Di certo la lacerazione maggiore era a Piazza del Gesù. “Smentita a tutti i livelli, contraddetta dalle prese di posizione ufficiali di tutti, le notizie su possibili trattative segrete tendenti ad ottenere in qualche modo la liberazione dell’onorevole Moro… dimostrerebbero l’esistenza di un canale che qualcuno avrebbe già individuato nel Vaticano” con il vice segretario della Dc Granelli a dire: “Bisogna respingere il ricatto, ma nulla deve essere lasciato intentato, senza cedimenti inammissibili, per salvare una vita” e intanto si continuava a domandare se era necessario aggiungere a quei cinque morti, quegli uomini della scorta massacrati, un sesto morto.
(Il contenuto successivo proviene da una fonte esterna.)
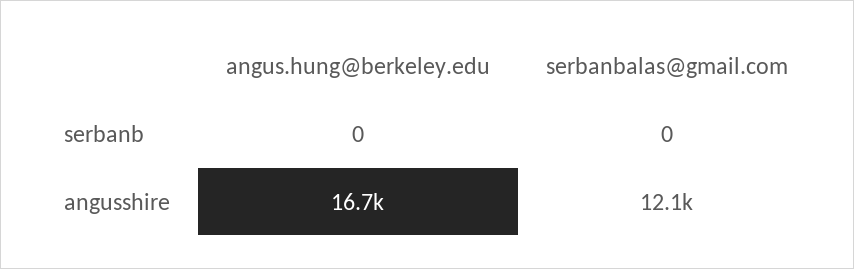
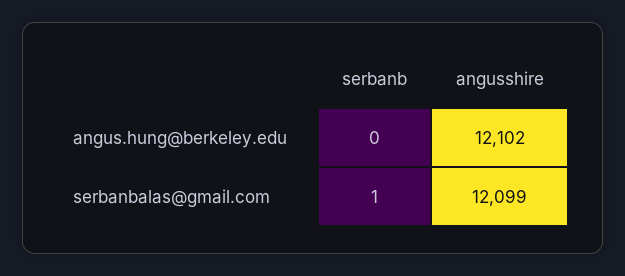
serbanbalas@gmail.com, serbanb: 0 -> 1
angus.hung@berkeley.edu, angusshire: 16700 -> 12102

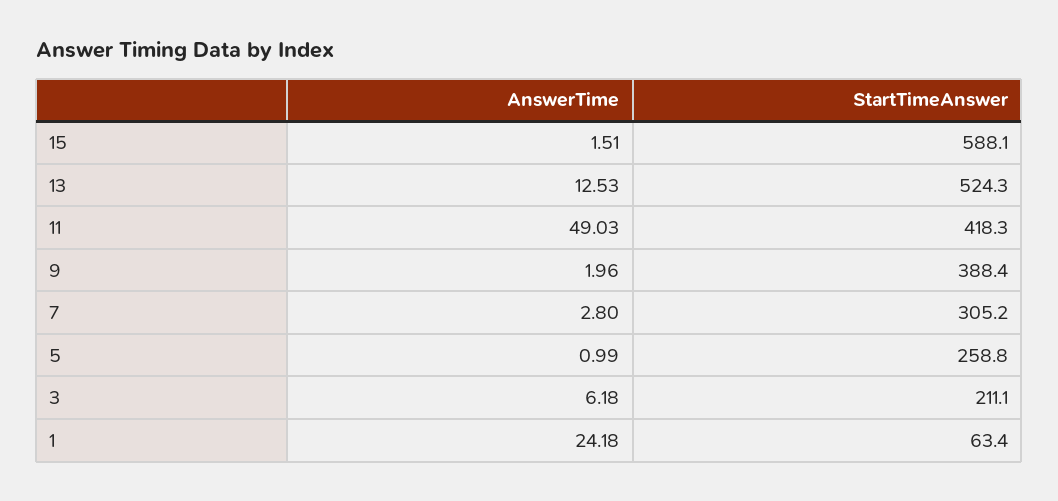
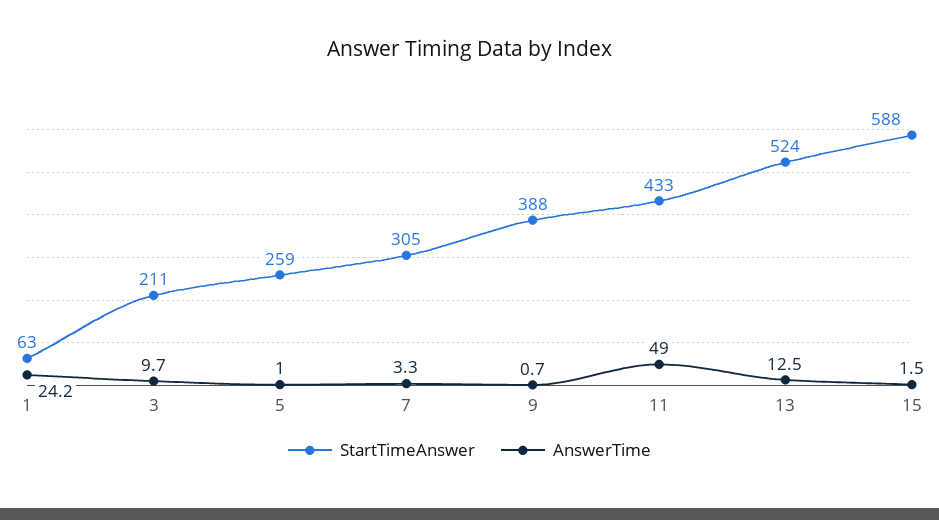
StartTimeAnswer, 11: 418.3 -> 433
AnswerTime, 9: 1.96 -> 0.7
AnswerTime, 7: 2.8 -> 3.3
AnswerTime, 3: 6.18 -> 9.7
Sempre dal Pontefice arrivano parole di conforto per i familiari degli agenti uccisi; dai palazzi del potere giungono cenni di speranza per una possibile trattativa attraverso il Vaticano mentre dalle segreterie dei partiti arriva la conferma che è stata “unanime la decisione di non accogliere qualsiasi trattativa. Tuttavia, riconfermata la ragion di Stato, molti sono stati coloro che non hanno ignorato l’aspetto umano della vicenda”. Ma si capiva che l’esecuzione della condanna a morte non poteva essere rimandata all’infinito. Il giorni dell’attesa erano contati.